Agneta felt she should say something pious about God not caring on which side mortals fought, but the words stuck in her throat. She did care.

Thomas and another villager, Gilbert, struggled to lift the rigid corpse off the fallen warrior, and Agneta fell to her knees on the frozen ground beside him. She clenched her fists on her lap, hesitant to touch him, and looked him over for signs of life. The odour of his body assailed her nostrils. She straightened her back and wrinkled her nose.

“Are you sure he’s alive, Thomas?”

“Looks like he’s pumpin’ air, I reckon. Smells like it too,” he chuckled.

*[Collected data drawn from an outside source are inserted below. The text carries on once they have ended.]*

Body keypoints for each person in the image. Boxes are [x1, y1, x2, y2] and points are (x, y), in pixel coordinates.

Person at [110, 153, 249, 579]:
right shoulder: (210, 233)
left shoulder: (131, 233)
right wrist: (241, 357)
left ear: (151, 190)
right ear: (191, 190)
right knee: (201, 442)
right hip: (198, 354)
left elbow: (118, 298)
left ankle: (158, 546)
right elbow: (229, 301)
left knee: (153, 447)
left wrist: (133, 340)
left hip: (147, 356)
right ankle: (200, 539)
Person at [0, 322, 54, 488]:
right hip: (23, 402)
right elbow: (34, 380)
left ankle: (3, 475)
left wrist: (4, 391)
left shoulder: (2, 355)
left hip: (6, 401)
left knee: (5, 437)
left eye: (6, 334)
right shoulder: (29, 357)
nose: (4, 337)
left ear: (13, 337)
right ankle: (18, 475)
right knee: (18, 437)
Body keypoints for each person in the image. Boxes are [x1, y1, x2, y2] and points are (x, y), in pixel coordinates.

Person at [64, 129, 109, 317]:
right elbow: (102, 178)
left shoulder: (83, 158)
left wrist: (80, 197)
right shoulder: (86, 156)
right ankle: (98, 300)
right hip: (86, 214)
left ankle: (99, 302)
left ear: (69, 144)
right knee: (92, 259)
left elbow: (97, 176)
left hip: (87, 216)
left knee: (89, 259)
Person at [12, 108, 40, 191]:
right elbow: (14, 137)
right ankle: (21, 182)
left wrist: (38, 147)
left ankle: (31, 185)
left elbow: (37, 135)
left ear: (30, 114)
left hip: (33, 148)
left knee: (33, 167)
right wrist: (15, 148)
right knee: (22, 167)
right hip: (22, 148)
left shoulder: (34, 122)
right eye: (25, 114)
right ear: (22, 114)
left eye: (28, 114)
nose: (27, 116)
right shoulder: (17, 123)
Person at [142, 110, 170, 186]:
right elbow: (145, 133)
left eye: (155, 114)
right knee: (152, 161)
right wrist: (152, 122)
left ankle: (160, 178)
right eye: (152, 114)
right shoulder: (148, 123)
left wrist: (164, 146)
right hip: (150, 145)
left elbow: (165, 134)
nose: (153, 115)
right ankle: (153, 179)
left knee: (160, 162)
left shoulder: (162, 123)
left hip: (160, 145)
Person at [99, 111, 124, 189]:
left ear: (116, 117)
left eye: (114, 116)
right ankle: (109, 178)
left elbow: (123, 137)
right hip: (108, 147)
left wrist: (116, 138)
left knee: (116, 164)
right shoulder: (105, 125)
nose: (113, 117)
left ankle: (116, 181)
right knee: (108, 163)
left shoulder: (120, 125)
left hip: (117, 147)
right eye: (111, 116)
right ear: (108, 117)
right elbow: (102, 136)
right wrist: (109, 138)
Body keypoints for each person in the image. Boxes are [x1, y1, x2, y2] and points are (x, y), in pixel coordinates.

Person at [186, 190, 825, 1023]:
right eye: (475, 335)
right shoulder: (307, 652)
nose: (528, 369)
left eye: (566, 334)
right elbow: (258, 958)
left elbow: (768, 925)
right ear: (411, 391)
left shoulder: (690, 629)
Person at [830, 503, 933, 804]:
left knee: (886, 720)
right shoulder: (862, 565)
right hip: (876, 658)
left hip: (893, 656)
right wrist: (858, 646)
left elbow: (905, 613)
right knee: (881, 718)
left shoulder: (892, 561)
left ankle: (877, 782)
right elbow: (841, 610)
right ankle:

She wondered how anyone could keep a sense of humour amid all this sorrow, but noticed the rise and fall of the warrior’s broad chest. Convinced it was the cold seeping into her knees causing her to tremble, she reached out her hand to place it near his lips and felt a faint wisp of air caress her frozen fingers. He moaned suddenly and she snatched her hand away, toppling over.